The dominant feeling is that the major societal choices and the real essential decisions on daily life (for example on agricultural and environmental standards), are made in Brussels offices under the pressure of economic lobbies, when not under the influence of consulting firms.

And the people, despised by their ruling elites, no longer have a say.

Even more than during the "yellow vests" or the social movement against 64-year-olds, the French applaud the farmers' revolt as a response, in their name, to the feeling of democratic dispossession and the trivialization of a political regime which, since several decades (but the phenomenon continues to get worse), favors an above-ground autocracy, self-indulgence, clannishness and contempt for people, narcissistic exuberance, bureaucratic confiscation of power and destruction piece by piece of French democracy – the power of the people.
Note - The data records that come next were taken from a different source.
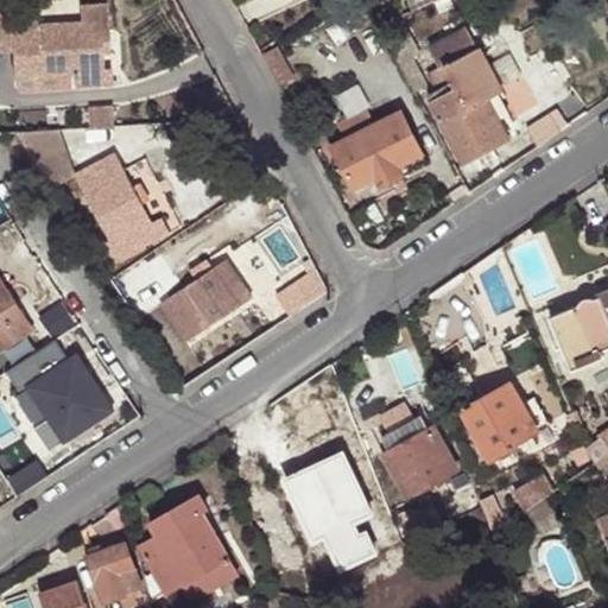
[(99,43),(107,43),(105,5),(77,6),(78,24),(35,25),(32,11),(10,11),(10,6),(0,6),(0,50),(8,50),(11,76),(69,73),(70,87),(111,86),(109,68),(101,68),(100,55),(99,43)]
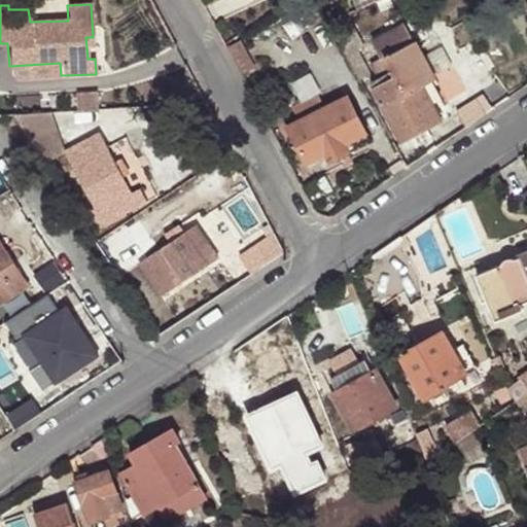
[(336,8),(323,13),(329,24),(341,20),(336,8)]
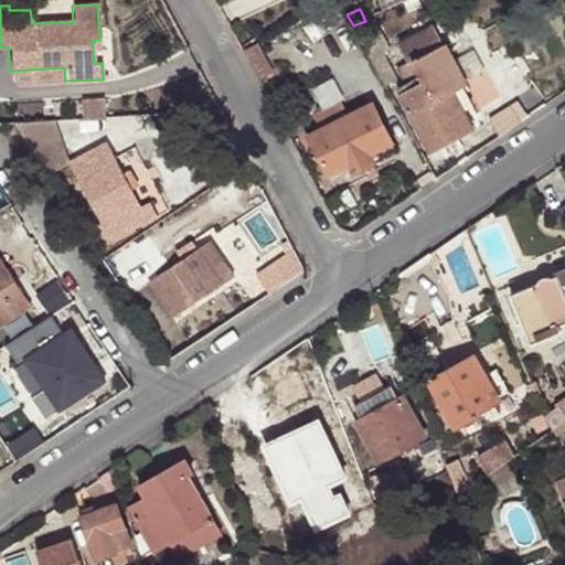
[(266,77),(279,72),(267,40),(253,45),(266,77)]
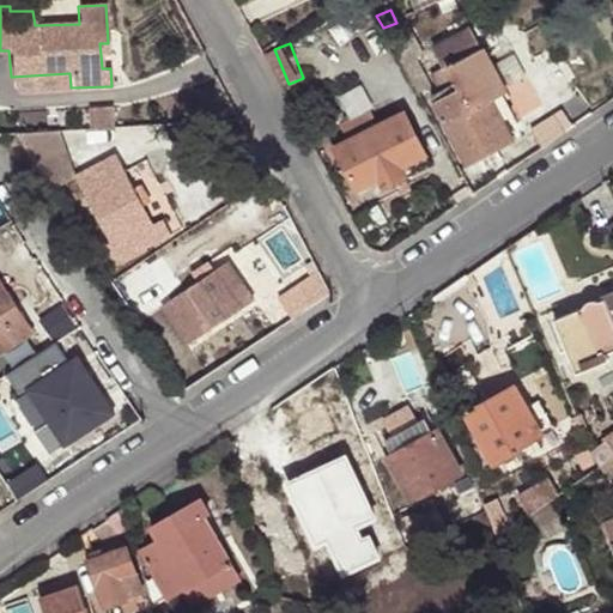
[(505,92),(483,49),(447,66),(457,86),(431,98),(463,164),(509,140),(499,119),(510,113),(502,95),(505,92)]
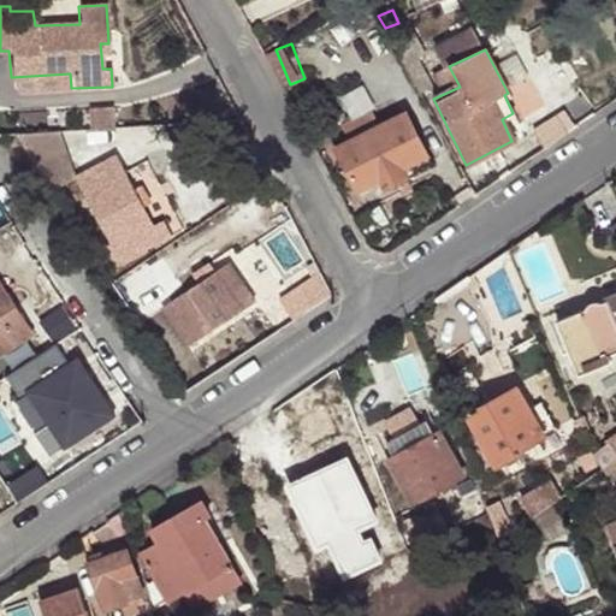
[(89,129),(113,126),(113,106),(89,108),(89,129)]
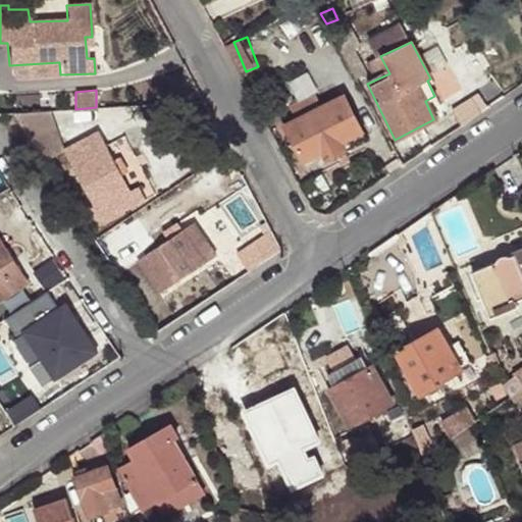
[(361,132),(343,97),(282,126),(301,161),(318,152),(322,160),(346,149),(342,140),(361,132)]
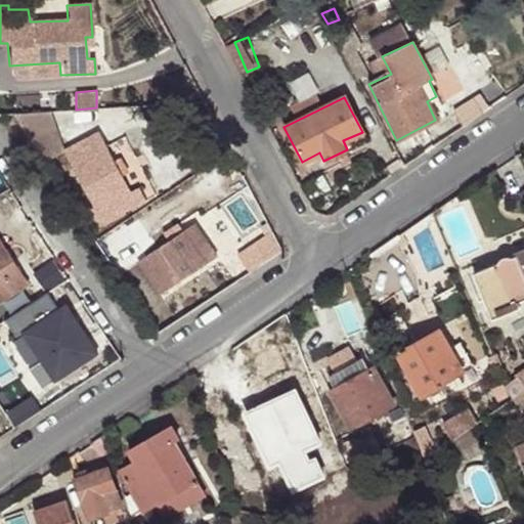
[(63,149),(39,112),(10,114),(44,164),(63,149)]
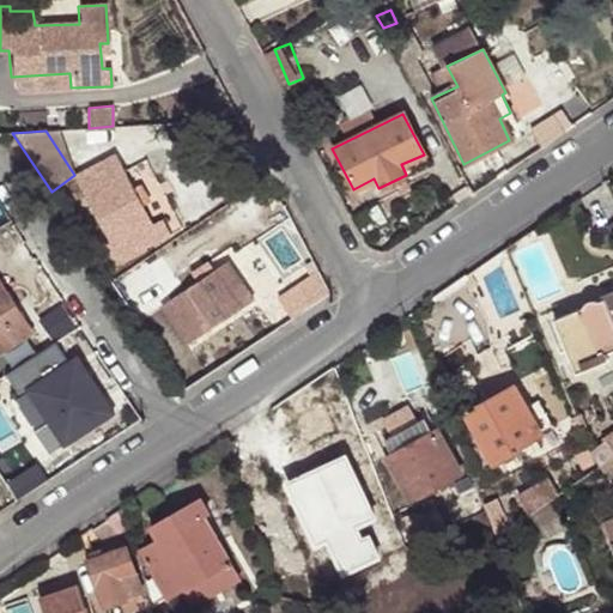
[(113,155),(74,175),(125,263),(149,249),(147,247),(171,231),(162,217),(152,222),(113,155)]
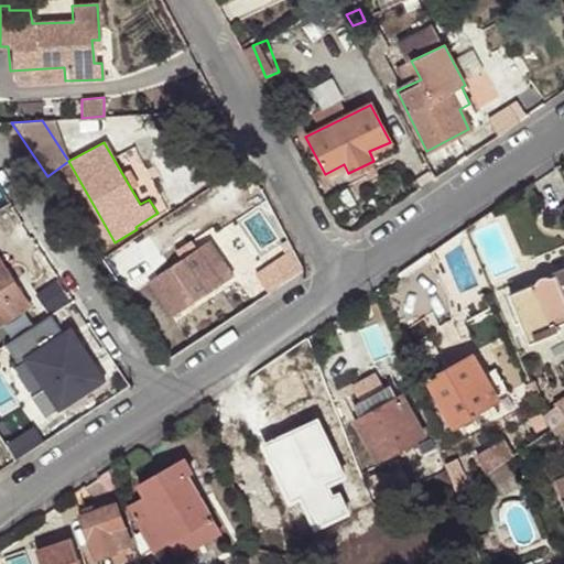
[(232,275),(210,241),(149,283),(171,316),(232,275)]
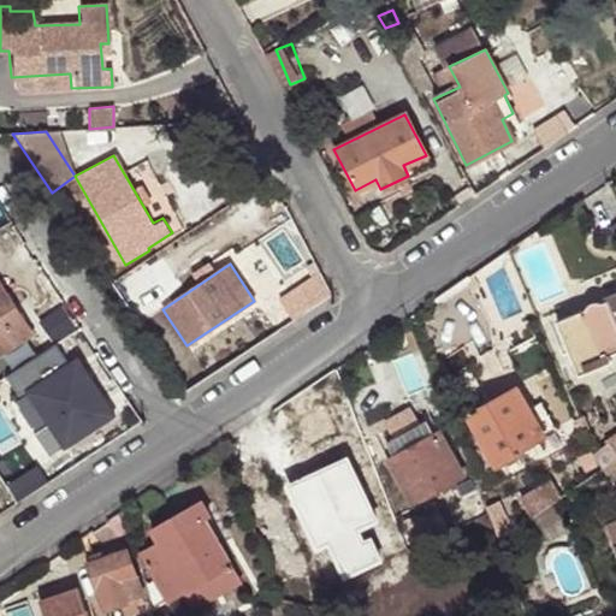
[(0,356),(35,333),(0,279),(0,356)]
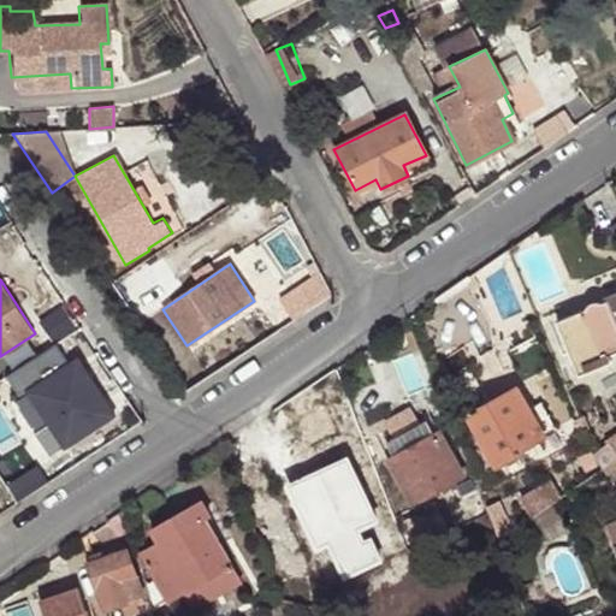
[(615,319),(615,288),(600,295),(602,300),(554,320),(576,373),(606,361),(605,353),(615,348),(615,332),(612,321),(615,319)]
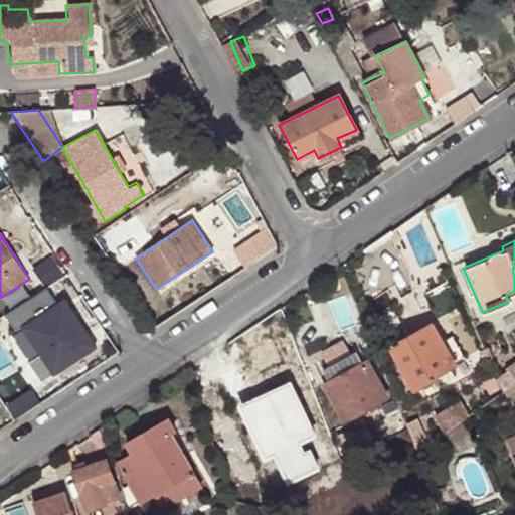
[(48,287),(4,316),(14,332),(24,326),(55,374),(97,347),(65,300),(59,304),(48,287)]
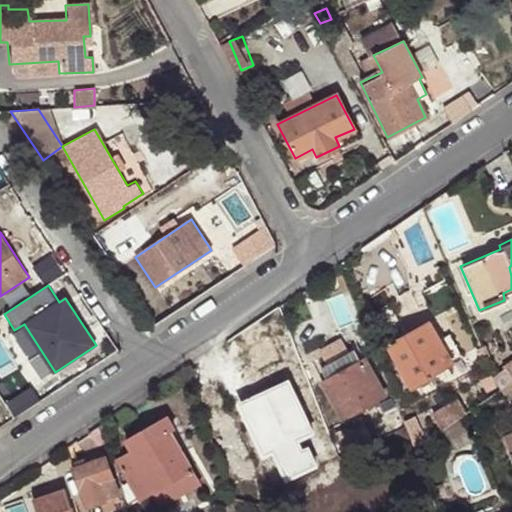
[(450,360),(428,321),(408,332),(410,334),(391,345),(399,359),(396,361),(411,386),(427,376),(426,372),(450,360)]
The narcissistic cult of personality, the staging of excessive personalization of power, the recourse to emotion or heroism through the myth of the savior, serve to mask the impotence and renunciation of politics - when the comedy drowns out the action.

But today, the big spectacle is no longer even an illusion – almost no one believes in it anymore.

The confidence of the French in political speech is destroyed and the crisis of authority is in full swing.

Hence the trivialization or normalization of rebellion as a mode of action on the fringes of institutions.

And the chaos, now trivialized, could well one day, due to a spark, degenerate into quasi-civil war.

France needs a deep and radical reform of its political model.